US President Donald Trump has lashed out at “haters” who condemned his meeting with Russia’s president.
On Twitter, Mr Trump said his critics were suffering from “Trump Derangement Syndrome”.
The broadside came a day after he said he misspoke during Monday’s Helsinki summit when he appeared to side with Vladimir Putin over claims of Kremlin meddling in US elections.
Despite the controversy, Republican voters still seem to support Mr Trump.
Responding on Twitter on Wednesday morning, the Republican president said his critics would “rather go to war” and “wanted to see a boxing match” between him and Mr Putin.
“There’s never been a president as tough on Russia as I have been,” he told reporters at the White House later in the day.
A Reuters/Ipsos poll this week found that despite a firestorm of media criticism, Mr Trump’s Finland summit had no real impact on his overall approval ratings.
In the survey, 42% of all registered voters approved of his job performance, which is consistent with averages thus far.
Some 71% of Republicans polled approved of his response to Russia, while only 14% of Democrats were in favour.
Will there be consequences?
Secretary of State Mike Pompeo is scheduled to testify before the Senate Foreign Relations Committee next week amid calls from both sides of the aisle to detail what was discussed during Mr Trump’s two-hour meeting with Mr Putin.
Nancy Pelosi, Democratic leader in the US House of Representatives, tried on Tuesday to stage a symbolic vote to support the findings of Russian interference, but was blocked by Republicans.

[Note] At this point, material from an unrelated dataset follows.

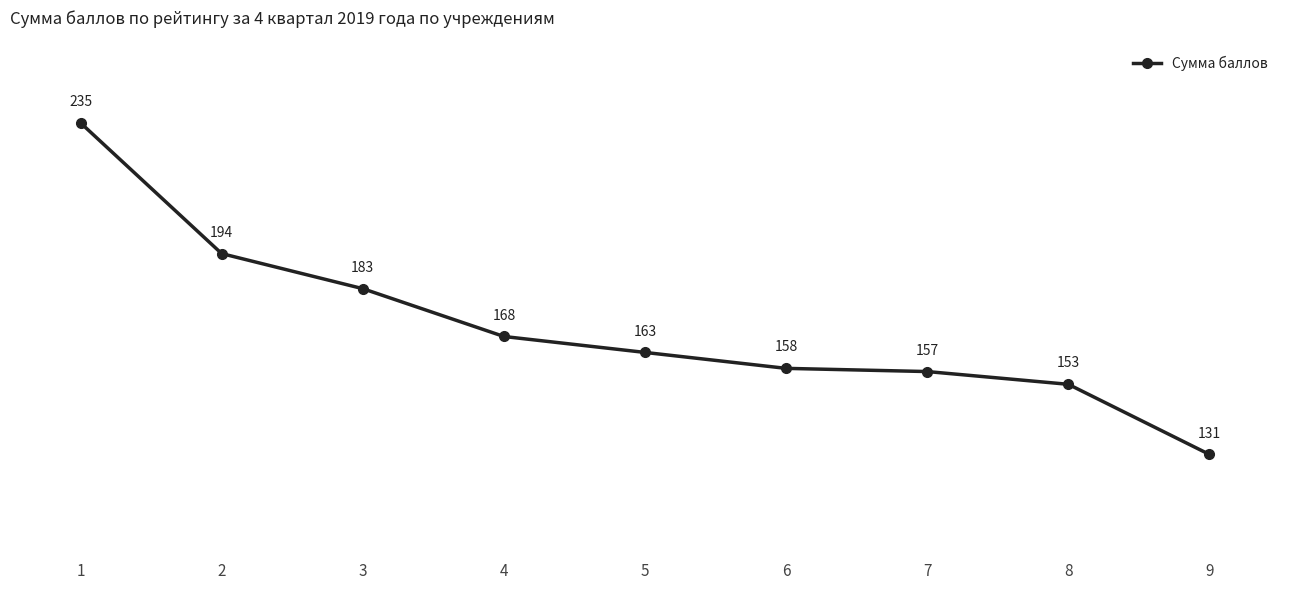

The value at 1 is 90. True or false?

False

Senators Jeff Flake and Chris Coons, an Arizona Republican and a Delaware Democrat, are reportedly working on a nonbinding resolution to endorse the intelligence committee’s findings.
But Texas Republican John Cornyn said the Senate should focus on “additional sanctions instead of just some messaging exercise”.
What was the reaction?
Senate Committee on Foreign Relations chairman Bob Corker, a Republican, called the Helsinki news conference “saddening and disappointing”.
Even one of Mr Trump’s most loyal Republican supporters, Newt Gingrich, said the comments were the “most serious mistake of his presidency”.
House Republican Mike Turner accused Mr Trump of having damaged American foreign policy by failing to take Russia to task.
Yet the president’s support held firm among the Republican rank-and-file, especially from members of the hardline conservative House Freedom Caucus.
Representative Andy Biggs, a member of the Caucus, criticised reporters at the summit for asking “odd” questions.
Fellow member Representative Andy Harris said: “I disregard and discount anything that involves the mainstream media press.”
What exactly did Trump say?
During a news conference after Monday’s summit, Mr Trump was asked about alleged Russian meddling in the US election.
According to a transcript posted by the White House, he said: “My people came to me… they said they think it’s Russia. I have President Putin; he just said it’s not Russia. I will say this: I don’t see any reason why it would be.”
On Tuesday, Mr Trump said he had reviewed the transcript and realised he needed to clarify.
“The sentence should have been: ‘I don’t see any reason why I wouldn’t’ or ‘why it wouldn’t be Russia’. Sort of a double negative.”
Mr Trump said that the interference had had no impact on the election, in which he defeated Hillary Clinton.
However, he did not respond when reporters asked him if he would condemn Mr Putin.
In another tweet on Wednesday, Mr Trump said his meeting with Mr Putin was “positive” and “may prove to be, in the long run… an even greater success”.